#### Exercise requirements
The answer must be every line of the records below that contains the word "linejoin", copied out.

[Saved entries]
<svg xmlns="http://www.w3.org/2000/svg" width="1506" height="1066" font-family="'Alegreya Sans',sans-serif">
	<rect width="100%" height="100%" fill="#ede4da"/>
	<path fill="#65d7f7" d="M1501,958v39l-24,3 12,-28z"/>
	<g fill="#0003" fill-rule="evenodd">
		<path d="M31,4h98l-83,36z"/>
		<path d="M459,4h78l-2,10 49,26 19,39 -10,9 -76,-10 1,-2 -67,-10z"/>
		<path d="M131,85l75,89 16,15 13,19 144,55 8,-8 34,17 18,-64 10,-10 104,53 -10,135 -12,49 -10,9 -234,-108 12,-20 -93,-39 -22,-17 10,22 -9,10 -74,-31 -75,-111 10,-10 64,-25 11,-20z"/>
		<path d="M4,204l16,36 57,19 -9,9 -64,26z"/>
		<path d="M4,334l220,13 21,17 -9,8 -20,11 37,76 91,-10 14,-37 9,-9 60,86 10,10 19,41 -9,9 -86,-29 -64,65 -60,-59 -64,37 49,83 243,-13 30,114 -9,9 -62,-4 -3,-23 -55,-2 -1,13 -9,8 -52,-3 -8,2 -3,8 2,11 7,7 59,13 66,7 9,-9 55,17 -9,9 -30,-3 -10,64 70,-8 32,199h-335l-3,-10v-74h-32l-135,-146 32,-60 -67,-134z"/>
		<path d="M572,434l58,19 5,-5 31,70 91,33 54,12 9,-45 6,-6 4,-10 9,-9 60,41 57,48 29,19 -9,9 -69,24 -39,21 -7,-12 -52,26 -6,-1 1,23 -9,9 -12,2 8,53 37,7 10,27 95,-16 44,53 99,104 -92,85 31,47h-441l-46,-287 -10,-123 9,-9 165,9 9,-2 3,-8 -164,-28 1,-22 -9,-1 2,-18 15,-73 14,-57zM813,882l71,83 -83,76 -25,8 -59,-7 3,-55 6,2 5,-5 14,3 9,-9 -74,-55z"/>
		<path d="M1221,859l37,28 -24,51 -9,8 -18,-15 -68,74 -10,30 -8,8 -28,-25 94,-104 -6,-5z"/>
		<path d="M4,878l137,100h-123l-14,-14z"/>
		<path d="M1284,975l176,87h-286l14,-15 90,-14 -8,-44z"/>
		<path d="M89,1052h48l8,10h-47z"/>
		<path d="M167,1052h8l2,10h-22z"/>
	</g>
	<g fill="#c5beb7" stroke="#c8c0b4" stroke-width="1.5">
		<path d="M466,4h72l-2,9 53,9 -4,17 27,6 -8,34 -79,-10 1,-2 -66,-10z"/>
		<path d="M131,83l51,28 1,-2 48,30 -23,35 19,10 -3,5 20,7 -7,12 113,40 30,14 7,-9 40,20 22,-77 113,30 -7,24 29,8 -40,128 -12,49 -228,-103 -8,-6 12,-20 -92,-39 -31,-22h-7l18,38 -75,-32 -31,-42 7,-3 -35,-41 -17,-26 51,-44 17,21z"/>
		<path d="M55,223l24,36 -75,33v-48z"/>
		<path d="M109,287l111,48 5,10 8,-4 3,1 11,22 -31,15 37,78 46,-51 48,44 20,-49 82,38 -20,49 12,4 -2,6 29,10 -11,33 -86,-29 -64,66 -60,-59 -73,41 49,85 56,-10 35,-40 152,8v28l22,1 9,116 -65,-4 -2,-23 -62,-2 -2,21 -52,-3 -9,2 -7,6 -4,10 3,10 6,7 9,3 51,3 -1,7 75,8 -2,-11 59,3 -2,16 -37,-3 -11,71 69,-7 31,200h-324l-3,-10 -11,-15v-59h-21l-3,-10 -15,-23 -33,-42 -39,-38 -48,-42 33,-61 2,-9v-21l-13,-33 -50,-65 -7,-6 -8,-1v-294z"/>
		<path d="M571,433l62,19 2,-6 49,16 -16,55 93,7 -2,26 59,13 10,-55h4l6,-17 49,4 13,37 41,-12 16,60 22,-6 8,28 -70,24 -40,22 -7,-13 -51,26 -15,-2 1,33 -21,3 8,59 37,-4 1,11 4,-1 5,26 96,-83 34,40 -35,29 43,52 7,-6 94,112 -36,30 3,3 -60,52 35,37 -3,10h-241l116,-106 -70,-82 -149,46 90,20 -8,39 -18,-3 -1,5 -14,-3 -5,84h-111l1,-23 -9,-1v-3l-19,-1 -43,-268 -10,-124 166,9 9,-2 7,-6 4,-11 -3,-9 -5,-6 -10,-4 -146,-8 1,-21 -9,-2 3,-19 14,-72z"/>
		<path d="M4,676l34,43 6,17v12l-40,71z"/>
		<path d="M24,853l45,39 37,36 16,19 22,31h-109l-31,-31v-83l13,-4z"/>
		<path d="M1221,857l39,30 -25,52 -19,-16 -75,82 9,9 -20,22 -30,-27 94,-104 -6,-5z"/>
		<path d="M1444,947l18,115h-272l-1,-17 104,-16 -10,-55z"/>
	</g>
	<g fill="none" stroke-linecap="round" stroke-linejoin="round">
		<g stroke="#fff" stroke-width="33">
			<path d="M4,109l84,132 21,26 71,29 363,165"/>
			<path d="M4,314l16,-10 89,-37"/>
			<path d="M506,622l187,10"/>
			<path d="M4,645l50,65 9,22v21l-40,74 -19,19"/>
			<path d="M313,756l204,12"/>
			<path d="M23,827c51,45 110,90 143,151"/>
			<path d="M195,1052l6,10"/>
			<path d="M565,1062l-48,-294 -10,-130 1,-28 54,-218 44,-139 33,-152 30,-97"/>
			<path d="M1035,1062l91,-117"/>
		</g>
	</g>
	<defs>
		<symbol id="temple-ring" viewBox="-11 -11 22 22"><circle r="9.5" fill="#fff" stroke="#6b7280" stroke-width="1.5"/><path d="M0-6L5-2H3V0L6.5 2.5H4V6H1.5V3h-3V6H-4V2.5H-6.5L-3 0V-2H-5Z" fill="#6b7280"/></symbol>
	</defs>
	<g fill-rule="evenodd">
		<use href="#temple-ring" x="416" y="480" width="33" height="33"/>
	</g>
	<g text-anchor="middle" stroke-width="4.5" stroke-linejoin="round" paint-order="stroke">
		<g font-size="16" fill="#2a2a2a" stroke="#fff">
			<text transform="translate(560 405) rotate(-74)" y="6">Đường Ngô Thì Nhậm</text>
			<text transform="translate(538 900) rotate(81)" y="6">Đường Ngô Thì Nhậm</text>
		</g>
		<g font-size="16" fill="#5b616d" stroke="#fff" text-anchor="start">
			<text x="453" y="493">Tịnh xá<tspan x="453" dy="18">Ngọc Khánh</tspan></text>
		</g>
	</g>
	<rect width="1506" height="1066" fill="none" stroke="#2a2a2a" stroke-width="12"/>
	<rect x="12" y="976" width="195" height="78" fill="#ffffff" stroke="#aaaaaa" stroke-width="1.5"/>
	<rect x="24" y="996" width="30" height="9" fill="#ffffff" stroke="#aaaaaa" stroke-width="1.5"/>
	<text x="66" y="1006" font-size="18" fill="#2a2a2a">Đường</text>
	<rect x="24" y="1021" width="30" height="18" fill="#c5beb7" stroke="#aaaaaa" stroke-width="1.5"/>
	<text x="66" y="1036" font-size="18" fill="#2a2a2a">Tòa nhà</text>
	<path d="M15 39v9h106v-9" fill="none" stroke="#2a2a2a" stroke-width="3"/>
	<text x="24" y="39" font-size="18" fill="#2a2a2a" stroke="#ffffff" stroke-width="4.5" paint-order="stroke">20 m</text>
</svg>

#### Task output
	<g fill="none" stroke-linecap="round" stroke-linejoin="round">
	<g text-anchor="middle" stroke-width="4.5" stroke-linejoin="round" paint-order="stroke">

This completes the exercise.